Il mondo cattolico ha un ruolo di denuncia e di sostegno alle vittime,
ed è stato capace di fare alleanza con tante altre realtà associative nel progetto “Insieme contro l’azzardo”. Poi ci sono i movimenti dal basso – come i NoSlot o gli Slot Mob – che premiano chi fa la cosa giusta, chi libera i locali da slot machine e non propone i gratta e vinci. Se la Figc fosse almeno degna del coraggio degli edicolanti e dei tabaccai…
Anche il mondo dei media ha le sue responsabilità?

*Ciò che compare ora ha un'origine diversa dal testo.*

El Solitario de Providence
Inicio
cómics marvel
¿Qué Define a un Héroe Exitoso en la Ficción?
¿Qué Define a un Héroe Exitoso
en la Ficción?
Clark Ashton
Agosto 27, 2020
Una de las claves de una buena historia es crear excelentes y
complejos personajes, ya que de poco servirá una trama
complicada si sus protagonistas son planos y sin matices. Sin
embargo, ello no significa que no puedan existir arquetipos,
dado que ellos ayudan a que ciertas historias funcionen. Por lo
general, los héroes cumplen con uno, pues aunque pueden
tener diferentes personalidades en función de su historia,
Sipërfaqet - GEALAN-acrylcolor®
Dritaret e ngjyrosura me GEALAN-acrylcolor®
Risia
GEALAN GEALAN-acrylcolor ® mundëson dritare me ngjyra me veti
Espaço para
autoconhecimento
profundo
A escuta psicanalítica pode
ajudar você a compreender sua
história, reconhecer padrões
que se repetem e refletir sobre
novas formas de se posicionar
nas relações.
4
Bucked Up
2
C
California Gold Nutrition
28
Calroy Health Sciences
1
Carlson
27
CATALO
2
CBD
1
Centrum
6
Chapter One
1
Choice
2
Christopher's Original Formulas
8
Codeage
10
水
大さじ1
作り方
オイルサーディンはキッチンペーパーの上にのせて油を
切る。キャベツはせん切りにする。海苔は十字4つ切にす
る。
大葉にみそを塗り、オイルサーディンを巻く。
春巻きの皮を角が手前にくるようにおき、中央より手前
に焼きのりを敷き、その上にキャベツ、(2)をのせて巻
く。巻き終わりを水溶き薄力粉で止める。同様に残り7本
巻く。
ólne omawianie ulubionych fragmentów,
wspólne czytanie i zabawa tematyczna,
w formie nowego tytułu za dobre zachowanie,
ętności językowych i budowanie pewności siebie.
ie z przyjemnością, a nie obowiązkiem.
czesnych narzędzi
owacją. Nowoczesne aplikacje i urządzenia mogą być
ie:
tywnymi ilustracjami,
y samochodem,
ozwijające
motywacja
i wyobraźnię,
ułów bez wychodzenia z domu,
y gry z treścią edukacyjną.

La nostra campagna è relativamente isolata, perché siamo tra i pochi a non essere tenuti alla cavezza dalle centinaia di milioni di euro che ogni anno i signori di Azzardopoli riversano sul sistema di comunicazione nazionale. Rendono docili e remissivi tanti giornalisti che hanno gli occhi aperti, ma faticano a scriverne. Noi abbiamo un editore che ci consente di fare queste battaglie, ma non tutti se lo possono permettere. E poi siamo sostenuti dai media cattolici e dai settimanali diocesani che ci hanno sempre sostenuto. Batteremo il chiodo finché è caldo. È un argomento faticoso, come l’avvelenamento del suolo o l’utero in affitto. Sono le grandi questioni, che toccano interessi corposi, ad essere difficili da schiodare. Ma se non siamo capaci di insistere su questi temi, a cosa serviamo?